» **Directions for this task**: Locate each line in the records below containing the word "that" with its case matched exactly, and copy every such line in full.

» **Input data**:
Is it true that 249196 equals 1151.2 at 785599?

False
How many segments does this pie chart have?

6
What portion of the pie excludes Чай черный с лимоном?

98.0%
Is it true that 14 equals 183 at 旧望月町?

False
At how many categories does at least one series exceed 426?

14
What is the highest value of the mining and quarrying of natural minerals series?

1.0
* * *
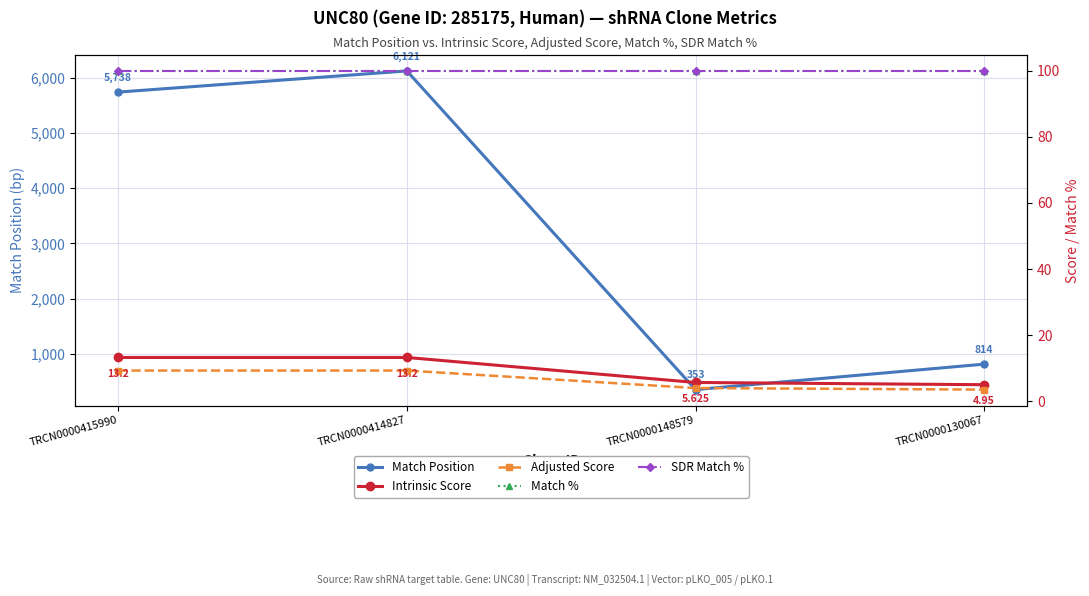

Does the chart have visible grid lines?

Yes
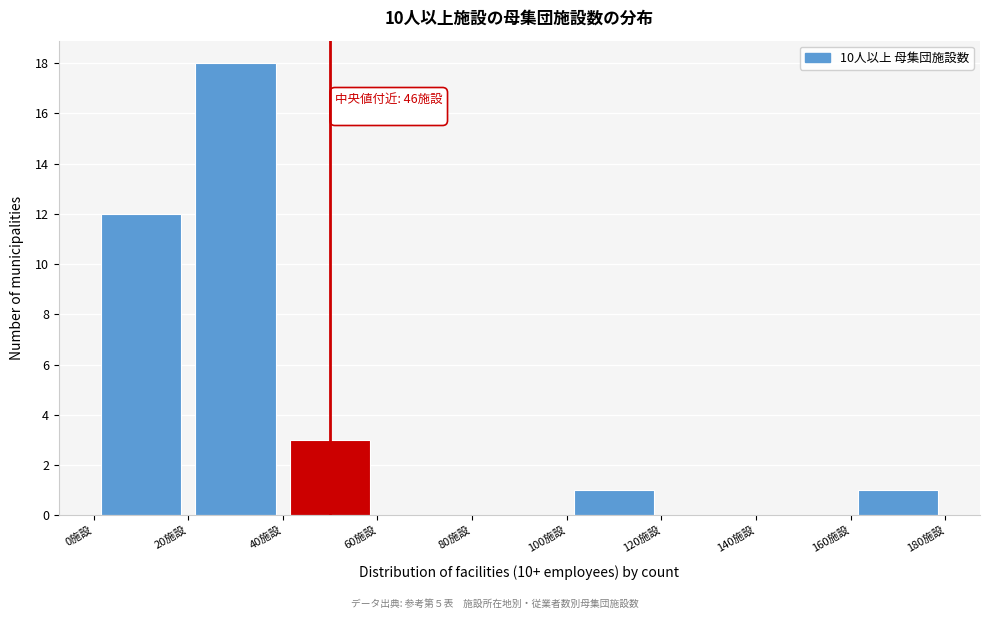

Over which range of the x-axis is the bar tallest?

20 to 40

» **Response to this exercise**:
Is it true that 249196 equals 1151.2 at 785599?
Is it true that 14 equals 183 at 旧望月町?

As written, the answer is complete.